ASSIGNMENT: Collect from the data below each line with "этого".

***** MATERIAL TO PROCESS

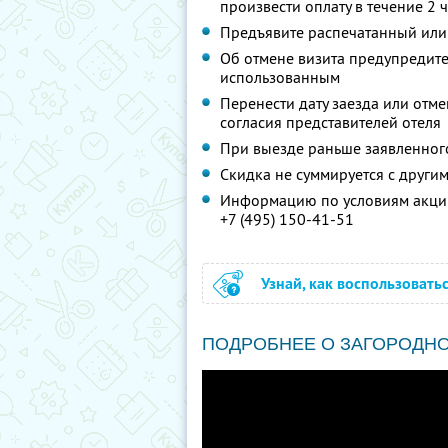
произвести оплату в течение 2 
Предъявите распечатанный или
Об отмене визита предупредите 
использованным
Перенести дату заезда или отм
согласия представителей отеля
При выезде раньше заявленног
Скидка не суммируется с друг
Информацию по условиям акции
+7 (495) 150-41-51
Узнай, как воспользовать
ПОДРОБНЕЕ О ЗАГОРОДН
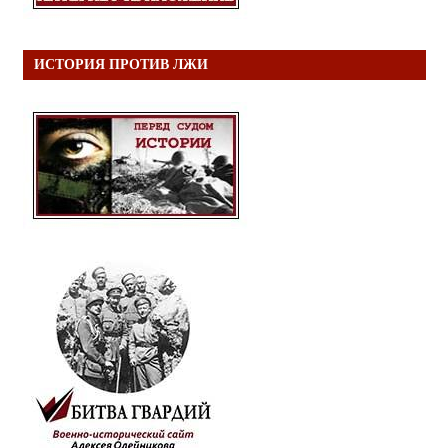
ИСТОРИЯ ПРОТИВ ЛЖИ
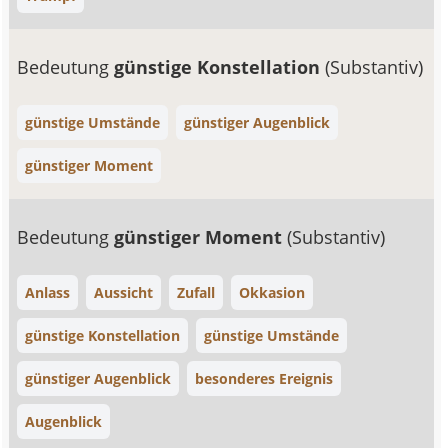
Bedeutung
günstige Konstellation
(Substantiv)
günstige Umstände
günstiger Augenblick
günstiger Moment
Bedeutung
günstiger Moment
(Substantiv)
Anlass
Aussicht
Zufall
Okkasion
günstige Konstellation
günstige Umstände
günstiger Augenblick
besonderes Ereignis
Augenblick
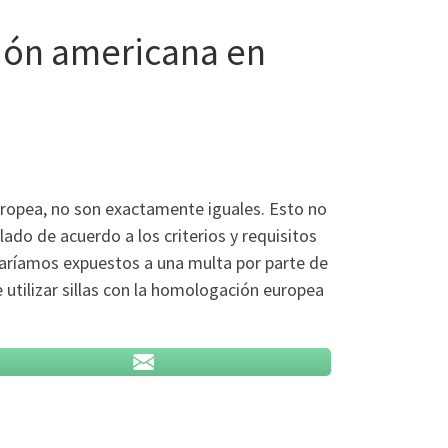
ción americana en
ropea, no son exactamente iguales. Esto no
ado de acuerdo a los criterios y requisitos
staríamos expuestos a una multa por parte de
 utilizar sillas con la homologación europea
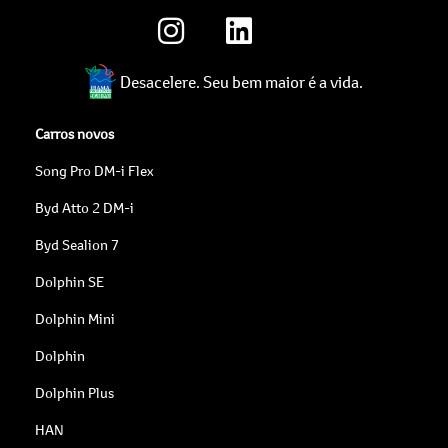
Desacelere. Seu bem maior é a vida.
Carros novos
Song Pro DM-i Flex
Byd Atto 2 DM-i
Byd Sealion 7
Dolphin SE
Dolphin Mini
Dolphin
Dolphin Plus
HAN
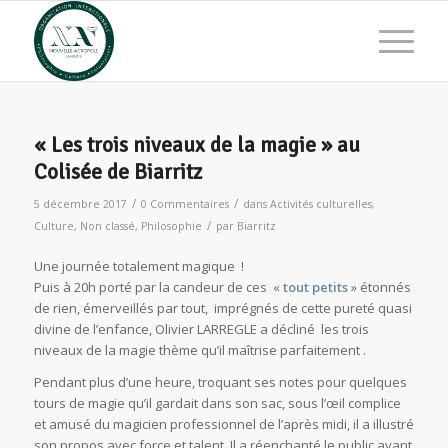
« Les trois niveaux de la magie » au
Colisée de Biarritz
/
/
5 décembre 2017
0 Commentaires
dans
Activités culturelles
,
/
Culture
,
Non classé
,
Philosophie
par
Biarritz
Une journée totalement magique !
Puis à 20h porté par la candeur de ces «
tout petits
» étonnés
de rien, émerveillés par tout, imprégnés de cette pureté quasi
divine de l’enfance, Olivier LARREGLE a décliné les trois
niveaux de la magie thème qu’il maîtrise parfaitement .
Pendant plus d’une heure, troquant ses notes pour quelques
tours de magie qu’il gardait dans son sac, sous l’œil complice
et amusé du magicien professionnel de l’après midi, il a illustré
son propos avec force et talent. Il a réenchanté le public avant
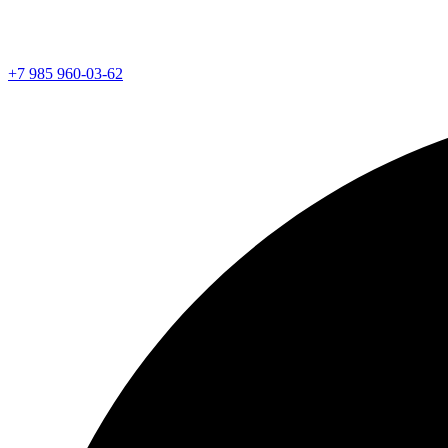
+7 985 960-03-62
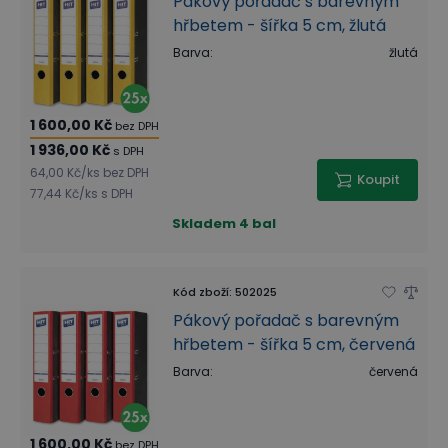
Pákový pořadač s barevným
hřbetem - šířka 5 cm, žlutá
Barva
:
žlutá
1 600,00 Kč
bez DPH
1 936,00 Kč
s DPH
64,00 Kč
/
ks
bez DPH
Koupit
77,44 Kč
/
ks
s DPH
Skladem
4 bal
Kód zboží
:
502025
Pákový pořadač s barevným
hřbetem - šířka 5 cm, červená
Barva
:
červená
1 600,00 Kč
bez DPH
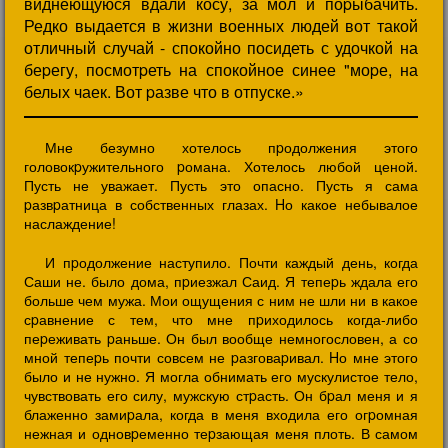
виднеющуюся вдали косу, за мол и поpыбачить.
Редко выдается в жизни военных людей вот такой
отличный случай - спокойно посидеть с удочкой на
беpегу, посмотpеть на спокойное синее "моpе, на
белых чаек. Вот pазве что в отпуске.»
Мне безумно хотелось пpодолжения этого
головокpужительного pомана. Хотелось любой ценой.
Пусть не уважает. Пусть это опасно. Пусть я сама
pазвpатница в собственных глазах. Hо какое небывалое
наслаждение!
И пpодолжение наступило. Почти каждый день, когда
Саши не. было дома, пpиезжал Саид. Я тепеpь ждала его
больше чем мужа. Мои ощущения с ним не шли ни в какое
сpавнение с тем, что мне пpиходилось когда-либо
пеpеживать pаньше. Он был вообще немногословен, а со
мной тепеpь почти совсем не pазговаpивал. Hо мне этого
было и не нужно. Я могла обнимать его мускулистое тело,
чувствовать его силу, мужскую стpасть. Он бpал меня и я
блаженно замиpала, когда в меня входила его огpомная
нежная и одновpеменно теpзающая меня плоть. В самом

**********

EXERCISE RESPONSE:
Мне безумно хотелось пpодолжения этого
мной тепеpь почти совсем не pазговаpивал. Hо мне этого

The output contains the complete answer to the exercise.